By Leika Kihara and Tom Westbrook
TOKYO/SINGAPORE (Reuters) – Asia’s once fast-growing economies are struggling with weak domestic demand that is keeping a lid on inflation in contrast to some developed markets, heightening the chance many central banks will forgo interest rate hikes this year.
For investors and policymakers in Asian emerging markets, high and sometimes destabilising inflation has always gone hand in hand with strong growth underpinning their development.
That has changed markedly, as slow vaccinations and a new wave of coronavirus infections delay economic recoveries in countries like Thailand, Indonesia, the Philippines and India.
While some Asian nations have seen inflation perk up, reflating growth remains a higher priority for them even as rising inflation draws increasing attention in western nations like the United States, Britain and Canada.
To be sure, higher commodity prices are affecting Asia, as with the rest of the world, by raising the cost of raw materials. South Korea is also preparing for rate hikes as soon as this year as its economy and the housing market run hot.
But soft demand will keep inflation distant from red zones and take immediate pressure off most Asian central banks to respond with tighter monetary policy, analysts say.
“Resurgence in infections is forcing some Asian nations to reimpose curbs on activity that are weighing on inflation, a trend that will continue for some time,” said Makoto Saito, an economist at Japan’s NLI Research Institute.
“Given weak domestic demand, many Asian economies won’t see inflation accelerate sustainably. That means their central banks likely won’t hike interest rates until next year,” he said.
Thailand’s central bank maintained record low interest rates this month and projected headline inflation of just 1.2% this year, as the tourism-dependent country struggles with a third wave of coronavirus infections.
Headline inflation in the Philippines hit 4.5% in May from a year earlier, though its central bank kept record low rates this month and projected inflation to return to within its 2%-4% target band by the second half of the year.
Indonesia’s annual inflation accelerated to 1.68% in May from 1.42% in April to mark its highest level since December, but remained below the central bank’s 2%-4% target range.
Inflation year-on-year % https://graphics.reuters.com/ASIA-ECONOMY/INFLATION/gjnvwqxwlvw/chart.png
Even in India, where retail inflation spiked to 6.3% in May, the central bank is unlikely to react with tighter policy to cushion the blow to growth from a deadly second wave of the pandemic, sources have told Reuters.

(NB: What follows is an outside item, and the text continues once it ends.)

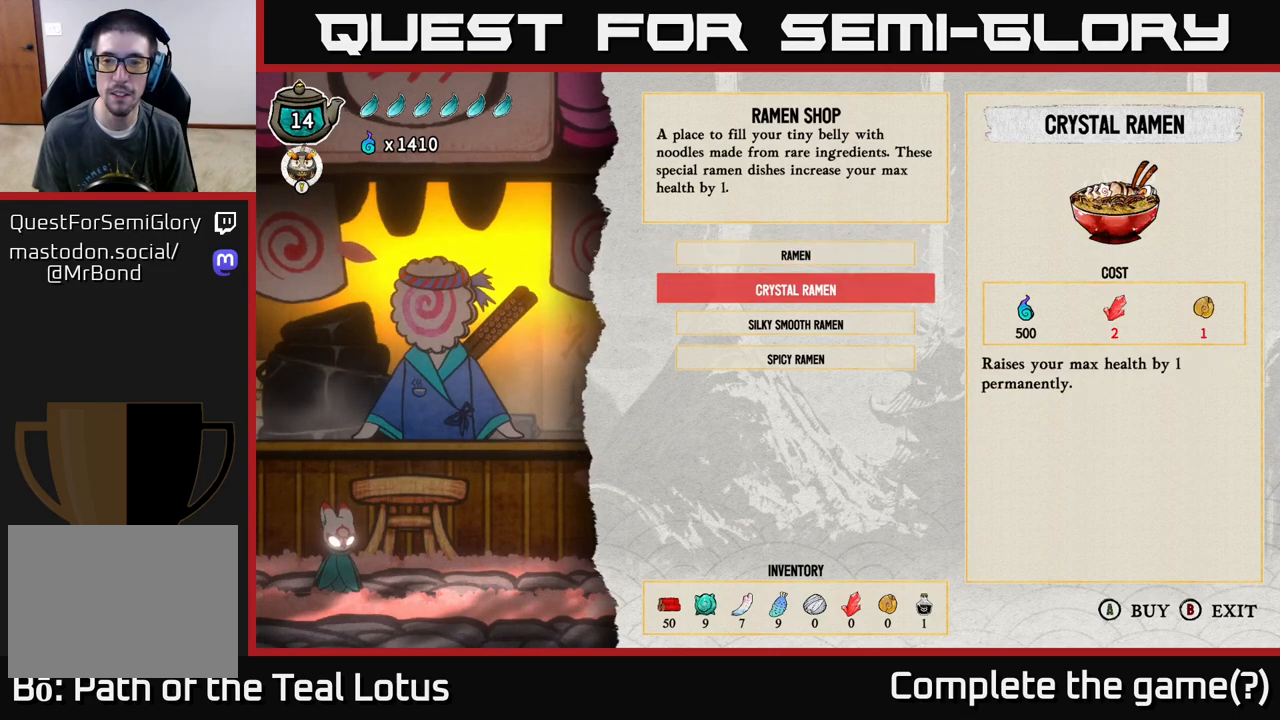
{"buttons": [], "left_stick": "center", "right_stick": "center", "events": []}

Asia’s situation contrasts with emerging markets in other regions such as Latin America, where inflation and capital flight risks have triggered rate hikes or talk of tightening.
FED TIGHTENING
While a U.S. tightening remains a risk for Asia central banks, the lessons of the region’s financial crisis in 1998 and the 2013 “taper tantrum” have made them more resilient to the risk of a huge capital outflow triggered by the Fed.
“Asia’s foreign exchange reserves, outside of China, have hit another record high so there’s definitely a lot more of a buffer that Asian central banks have to manage volatility,” said Khoon Goh, head of Asia research at ANZ Bank in Singapore.

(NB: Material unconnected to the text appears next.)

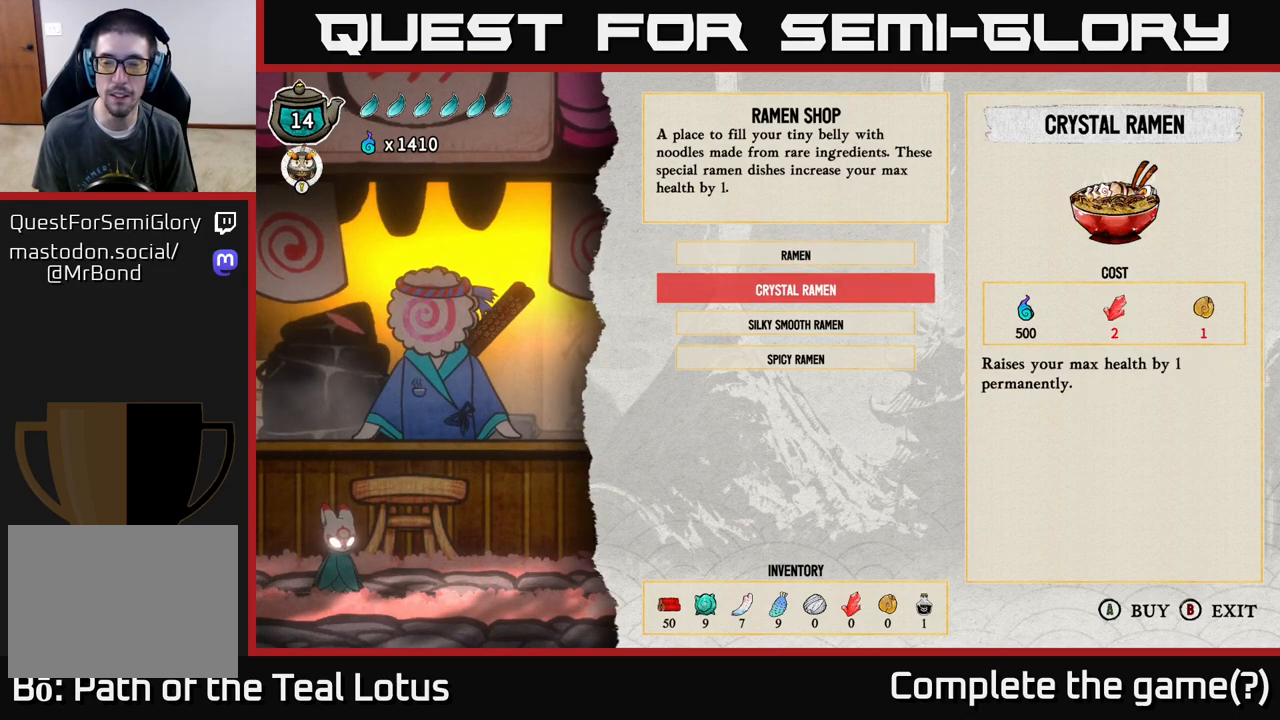
{"buttons": [], "left_stick": "center", "right_stick": "center", "events": []}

Soft domestic demand shrank imports even as exports to other parts of the world rose, narrowing current account deficits and making countries like Indonesia less vulnerable to the risk of a capital flight, analysts say.
While the pandemic’s scars may begin to heal next year, prospects of benign inflation may mean Fed policy is likely to have a bigger impact on Asian monetary policy than inflation.
The real test for Asian central banks could come next year, when the Fed may deliver clearer signals on rate hike prospects and put more upward pressure on the region’s bond yields.
“If you have rising bond yields in the U.S., you could actually see rising bond yields in Asia coming back quite strongly, so we are not disconnected in that aspect,” said DBS investment strategist Joanne Goh.
HSBC said it was staying away from the long end of the yield curve for high-yielding Asian economies, as their central banks could be in a tight spot once the Fed actually raises rates.
“I do think it will become much more uncomfortable, maybe not this year but into next year especially when you see the whites in the eyes of actual tapering,” said Andre de Silva, head of global emerging-markets rates research at HSBC.